EXTRAIT DU TEXTE -
Place Arnaud-Bernard à Toulouse, le patron du bar historique Le Txus accuse le coup. Le tribunal de commerce a rejeté sa plainte pour concurrence déloyale face à des bistrots associatifs voisins. S’estimant ruiné par les pintes de bière à prix cassés, le gérant prépare sa riposte. Brève de comptoir.
La première manche s’est jouée dans la guerre des bars du quartier Arnaud-Bernard. Le gérant du bistrot toulousain « Le Txus » vient d’être débouté par le tribunal de commerce. S’estimant victime de concurrence déloyale, Fayssal Naceur avait porté l’affaire devant la justice.
Deux établissements accusés de concurrence déloyale
Le patron de ce bar historique, repris en 2019, reprochait à deux bistrots associatifs du secteur, La Maison Blanche et L’Escabel, de ne pas respecter la réglementation en vendant de l’alcool à des prix défiant toute concurrence, tout en bénéficiant d’avantages propres au statut associatif. Débouté de son action contre La Maison Blanche (prescription) et L’Escabel, Fayssal Naceur – dont le chiffre d’affaires a fondu comme neige au soleil – va maintenir ses demandes de réparation pour « agissements déloyaux ». « Sous couvert d’une association de lutte contre l’isolement et pour l’aide aux seniors, ils organisent des soirées où la bière coule à prix cassés grâce aux happy hours, tout en bénéficiant de subventions publiques », expliquait-il à La Dépêche, constat d’huissier à l’appui. Selon lui, au lieu de boire la pinte du « Txus » à 5 euros, les clients consommeraient la même bière à 3 euros à L’Escabel. Le gérant estime sa perte de chiffre d’affaires entre 30 et 40 %.

DONNÉES PRÉSENTÉES -
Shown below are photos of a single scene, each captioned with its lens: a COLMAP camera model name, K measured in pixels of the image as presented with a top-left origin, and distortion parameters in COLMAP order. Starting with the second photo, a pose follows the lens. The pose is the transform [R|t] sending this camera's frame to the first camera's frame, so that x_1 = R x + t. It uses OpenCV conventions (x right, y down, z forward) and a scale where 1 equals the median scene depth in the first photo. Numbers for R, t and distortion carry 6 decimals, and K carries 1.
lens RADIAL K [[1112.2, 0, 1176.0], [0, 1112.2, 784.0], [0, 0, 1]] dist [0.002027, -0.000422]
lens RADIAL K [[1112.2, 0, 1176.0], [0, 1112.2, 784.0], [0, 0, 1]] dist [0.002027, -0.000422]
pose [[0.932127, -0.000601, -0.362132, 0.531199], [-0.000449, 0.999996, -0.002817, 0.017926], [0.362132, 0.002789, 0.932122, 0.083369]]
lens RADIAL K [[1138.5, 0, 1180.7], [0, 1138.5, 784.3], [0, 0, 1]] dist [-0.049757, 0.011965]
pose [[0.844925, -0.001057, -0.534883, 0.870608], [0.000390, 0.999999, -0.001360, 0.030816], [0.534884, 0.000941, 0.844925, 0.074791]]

TRAVAIL DEMANDÉ - Poursuivez l'article sur le conflit entre le bar Le Txus et les bistrots associatifs du quartier Arnaud-Bernard à partir de la dernière phrase de l'extrait. Les enregistrements ne sont pas nécessaires pour ce travail.

RÉPONSE -
Le Txus ira devant la cour d’appel
La bataille d’experts n’a finalement pas tourné en faveur du « Txus ». Le tribunal de commerce de Toulouse acte dans son jugement que « la captation de clientèle n’est pas établie », déboute le plaignant de l’ensemble de ses demandes et le condamne à payer les frais de justice des établissements mis en cause. « Il appartiendra à la cour d’appel de trancher le litige. Nous sommes convaincus de pouvoir démontrer les actes de concurrence déloyale de ces établissements, qui abusent de leur statut associatif au détriment des commerçants toulousains », indique toutefois son avocat, Me David Nabet Martin, ouvrant la voie du second round judiciaire.
De son côté, Me Manon Cabaré, qui représente L’Escabel, se dit « très contente de la décision », estimant que le tribunal de commerce « a retenu les conditions réelles d’exploitation de cette association ». « C’est un lieu de vie sociale avant d’être un établissement commercial et cette procédure était assez étonnante ».